Aucun de ces tigres ne semble pouvoir s’apaiser dans l’être traduit en mots. Le tigre sera à jamais un autre, il sera toujours ailleurs, mais il sera aussi le tigre présent, le tigre irréel des mots et pourtant vrai dans ces mots, et capable de renvoyer à un vrai tigre, « l’autre tigre, qui n’est pas dans le poème », celui que nous continuerons de chercher.

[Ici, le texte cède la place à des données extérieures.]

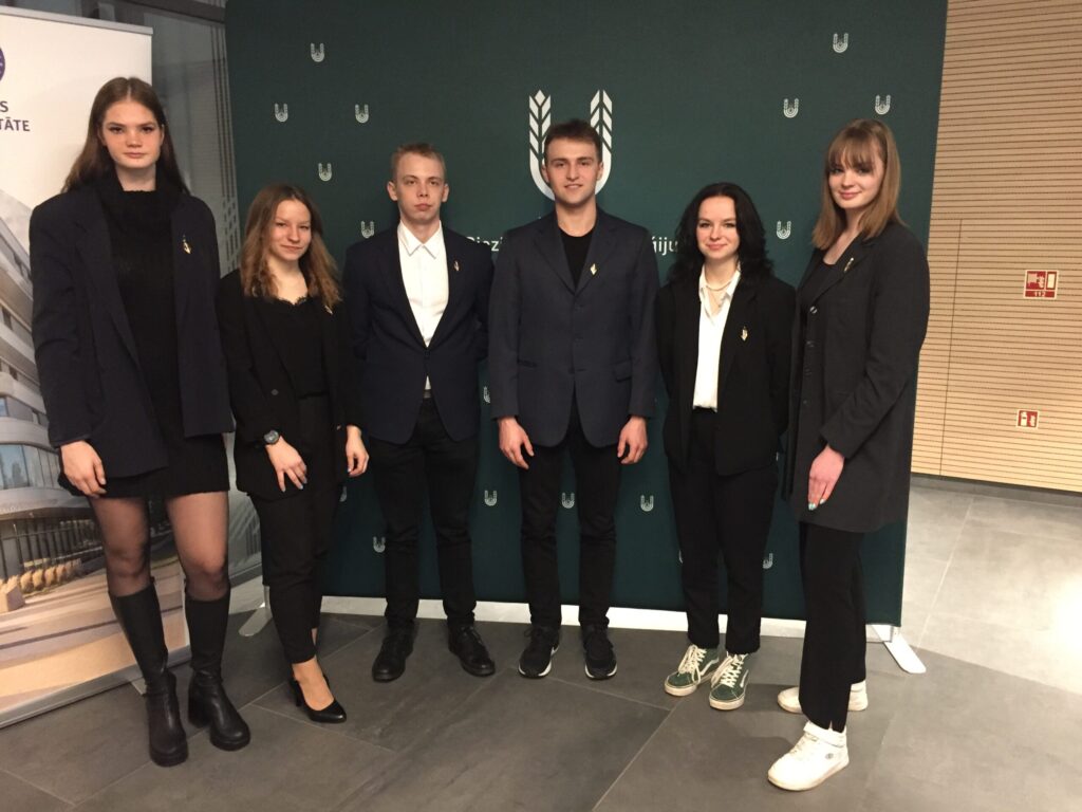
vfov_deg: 48.2
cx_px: 541
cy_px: 406
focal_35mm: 29
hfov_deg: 61.7
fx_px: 906
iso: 320
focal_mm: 4.15
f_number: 2.2
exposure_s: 1/17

Mais ces vers aussi évoquent cette opération d’incessante retraduction et relecture du réel et du mental, du souvenir et des perceptions, de l’image et du mouvement de l’image, en mots, en d’autres mots, des mots qui sont toutefois autre chose et qui à autre chose donneront naissance.
Il s’agit au fond de la fonction de glissement de sens et de conjugaison qu’opère toute métaphore, mais chaque mot est une métaphore et le seul fait de le choisir implique la perte de quelque chose, que nous abandonnions des restes le long de ce processus.

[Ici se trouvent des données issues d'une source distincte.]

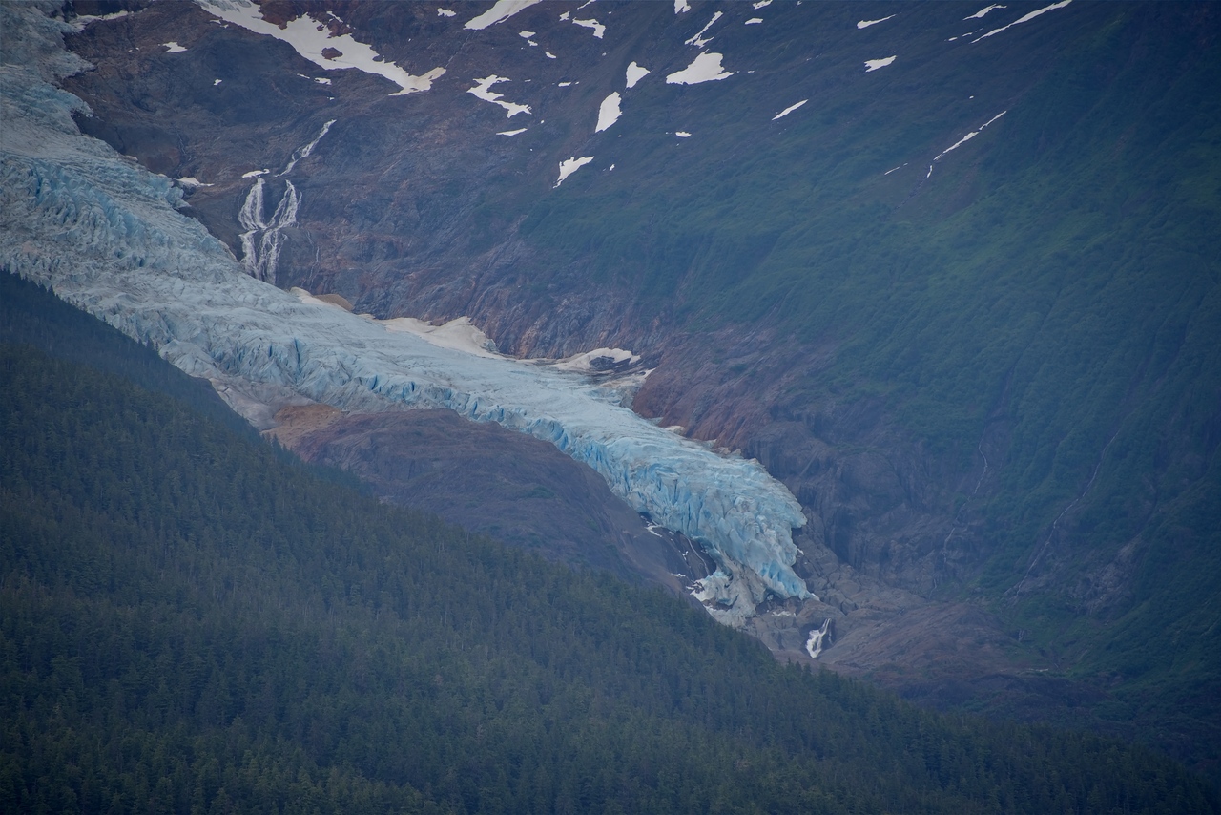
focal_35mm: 300
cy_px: 408
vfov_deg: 4.6
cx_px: 610
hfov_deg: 6.9
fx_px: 10177
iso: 180
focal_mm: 300
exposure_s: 1/640
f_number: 5.6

L’analyse opère seulement à travers le langage et ne peut que passer à travers le filtre des mots... Par ailleurs, ce que vise l’analyse, c’est une réalité psychique dont la nature est étrangère au langage et qui sera néanmoins modifiée par l’interprétation qui est elle-même “une suite de mots” ».

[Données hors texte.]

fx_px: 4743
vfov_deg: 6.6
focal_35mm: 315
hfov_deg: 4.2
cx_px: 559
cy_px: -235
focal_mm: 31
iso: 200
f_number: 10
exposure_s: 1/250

Je recopie le poème pour mon plaisir et aussi pour ceux qui n'auront pas le temps d'aller sur le lien
L’autre tigre, par Jorge Luis Borges (traduction Alina Reyes)
And the craft that createth a semblance
Morris, Sigurd the Volsung (1876)
Je pense à un tigre. La pénombre exalte
La vaste Bibliothèque laborieuse
Et semble éloigner les étagères ;
Fort, innocent, sanglant et nouveau,
Il ira par sa forêt et son matin
Et marquera sa trace dans la limoneuse
Rive d’un fleuve dont il ignore le nom
(Dans son monde il n’y a ni noms ni passé
Ni avenir, seulement un instant certain)
Et franchira les barbares distances
Et humera dans le labyrinthe tressé
Des odeurs l’odeur de l’aube
Et l’odeur délectable du gros gibier.
Entre les raies de bambou je déchiffre
Ses raies et pressens l’ossature,
Sous la peau splendide qui vibre.
En vain s’interposent les convexes
Mers et les déserts de la planète ;
Depuis cette maison d’un lointain port
D’Amérique du Sud, je te suis et te rêve,
Oh tigre des rives du Gange.
Le soir se répand dans mon âme et je réfléchis
Que le tigre vocatif de mon poème
Est un tigre de symboles et d’ombres,
Une série de tropes littéraires
Et de souvenirs de l’encyclopédie
Et non le tigre fatal, le funeste bijou
Qui, sous le soleil ou la lune variante,
Va, accomplissant à Sumatra ou au Bengale
Sa routine d’amour, de loisir et de mort.
Au tigre des symboles j’ai opposé
Le véritable, celui qui a le sang chaud,
Celui qui décime la tribu des buffles
Et aujourd’hui, 3 août 1959,
Allonge dans la prairie une ombre
Calme, mais déjà le fait de le nommer
Et de conjecturer sa condition
Le fait fiction de l’art et non vivante
Créature, de celles qui marchent par la terre.
Nous chercherons un troisième tigre. Celui-ci
Sera comme les autres une forme
De mon rêve, un système de mots
Humains et non le tigre vertébré
Qui, au-delà des mythologies,
Foule la terre. Je le sais bien, mais quelque chose
M’impose cette aventure indéfinie
Insensée et ancienne, et je persévère
À chercher tout le temps du soir
L’autre tigre, celui qui n’est pas dans le poème.